But before we could start gaming there was the small matter of the wine bottle whose cork refused to budge. I'd been struggling with this when Andrew arrived. He too, found himself unable to coax it out. So we called on the internet for instruction, and discovered there are many ways to remove a cork with no corkscrew, but most of them involve a highly probable trip to A+E.
Furious, I picked up the bottle again, and with one heave, yanked it out. All it took was a bit of male frustration! Look out for my YouTube channel soon.
zombies edge closer to the Hula Hoops
Having resolved the booze situation, we got down to the nitty gritty, which in this case was barrelling across the states avoiding zombies in Hit Z Road. I've only played this four times, but each time it seems to reveal a little more potential for strategy - terrible strategy, in my case. I decided to avoid spending money on bidding, and let Andrew (usually) take first choice of route. But with first choice of route, he was picking up the most resources, which meant he could keep bidding the most comfortably... aligned with my crappy dice rolls, the game looked to be swinging his way already, but then I was caught by zombies and died anyway.
It was 8.40 by the time I was eaten by zombies, and we thought that was early enough to crank out a game of Viticulture. The game was notable, though, for its speed: the whole thing took less than an hour. Andrew was first to get an order filled, but my tasting room, selling a field (and a grape) and buying it back again all contributed in chiseller-style to keep me in touch, whilst I gathered enough grapes to fill some high-return orders.

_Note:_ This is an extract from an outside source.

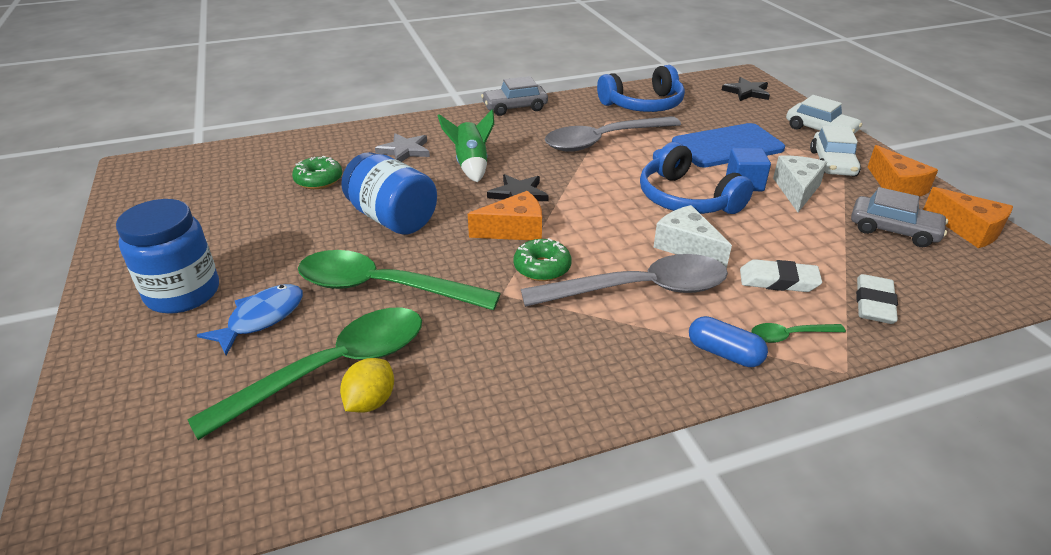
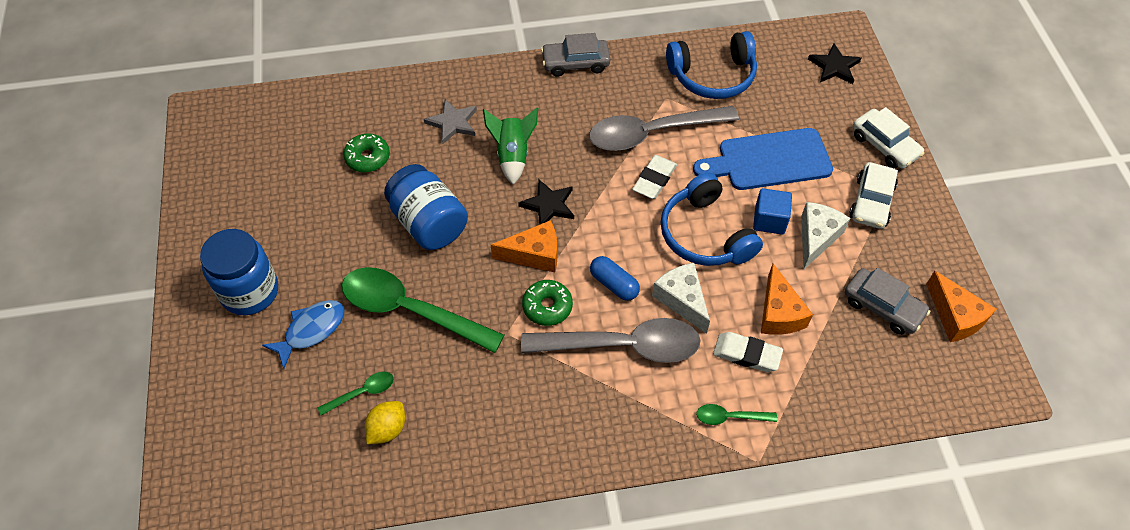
camera: 10 degrees right, 20 degrees up
green spoon [187,308,422,440] -> green spoon [318,372,394,416], size x0.43
blue capsule [689,316,768,367] -> blue capsule moved to [590,256,640,301]
white eraser [856,274,898,324] -> white eraser moved to [632,155,677,199]
orange cheese [868,145,938,197] -> orange cheese moved to [761,263,813,335]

Grande admires tasting room
We followed this with Quoridor, the abstract race/block game Ben picked up in a charity shop. You're trying to get your pawn to the other side of the board, and on your turn you can either move it, or place a wall instead, hampering your opponent.
pawns eye each other up
But you only have ten walls to place, so the strategy is to try and manufacture a short route for yourself, and a long one for your opponent. Andrew began well but ended up with a bit of a trek for himself - too much of one, in fact.
Finally we broke out the GNN classic: Take it Easy. Rolling back the years again, Andrew called Pink Floyd songs and I did Genesis albums. We ended up playing Who Dunnit? over the speakers, still in disbelief that it was considered worth recording, let alone playing to people.
decent, but no cigar
Anyway in this case it was Andrew who dunnit - despite my pretty decent score, he outplayed me in both rounds!